> _Source data_:
= = = = =
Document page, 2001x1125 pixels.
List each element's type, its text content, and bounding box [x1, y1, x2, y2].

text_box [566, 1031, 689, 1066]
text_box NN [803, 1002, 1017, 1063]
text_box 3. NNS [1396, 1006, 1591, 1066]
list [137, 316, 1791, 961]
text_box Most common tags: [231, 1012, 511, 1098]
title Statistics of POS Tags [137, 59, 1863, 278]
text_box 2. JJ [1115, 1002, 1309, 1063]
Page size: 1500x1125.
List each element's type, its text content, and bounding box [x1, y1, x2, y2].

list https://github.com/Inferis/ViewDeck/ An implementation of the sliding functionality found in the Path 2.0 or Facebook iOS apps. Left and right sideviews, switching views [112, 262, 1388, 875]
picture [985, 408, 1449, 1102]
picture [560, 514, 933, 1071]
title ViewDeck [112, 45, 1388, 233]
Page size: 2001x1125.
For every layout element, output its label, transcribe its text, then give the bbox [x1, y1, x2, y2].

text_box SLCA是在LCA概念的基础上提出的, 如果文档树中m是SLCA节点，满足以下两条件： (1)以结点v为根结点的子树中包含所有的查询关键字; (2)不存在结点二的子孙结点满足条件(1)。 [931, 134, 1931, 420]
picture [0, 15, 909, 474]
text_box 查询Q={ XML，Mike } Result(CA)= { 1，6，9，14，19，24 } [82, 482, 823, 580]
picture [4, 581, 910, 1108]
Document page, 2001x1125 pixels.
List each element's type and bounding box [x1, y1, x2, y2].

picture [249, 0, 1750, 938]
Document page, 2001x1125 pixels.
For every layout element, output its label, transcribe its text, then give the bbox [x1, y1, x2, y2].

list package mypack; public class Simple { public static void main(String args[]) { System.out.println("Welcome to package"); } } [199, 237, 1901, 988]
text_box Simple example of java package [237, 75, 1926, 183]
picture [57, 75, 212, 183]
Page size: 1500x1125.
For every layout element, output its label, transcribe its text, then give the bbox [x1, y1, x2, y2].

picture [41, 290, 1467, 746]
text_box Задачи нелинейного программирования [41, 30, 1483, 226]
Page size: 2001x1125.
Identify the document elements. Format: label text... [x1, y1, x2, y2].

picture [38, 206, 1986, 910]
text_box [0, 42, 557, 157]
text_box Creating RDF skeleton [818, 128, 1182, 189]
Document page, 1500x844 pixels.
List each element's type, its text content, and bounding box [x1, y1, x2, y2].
= = = = =
> _ABOUT THIS EXERCISE_: Retype word for word the line above with "text_box [0, 42, 557, 157]" and all lines after it, nothing else.

> _FINISHED TASK_:
text_box [0, 42, 557, 157]
text_box Creating RDF skeleton [818, 128, 1182, 189]
Document page, 1500x844 pixels.
List each element's type, its text content, and bounding box [x1, y1, x2, y2].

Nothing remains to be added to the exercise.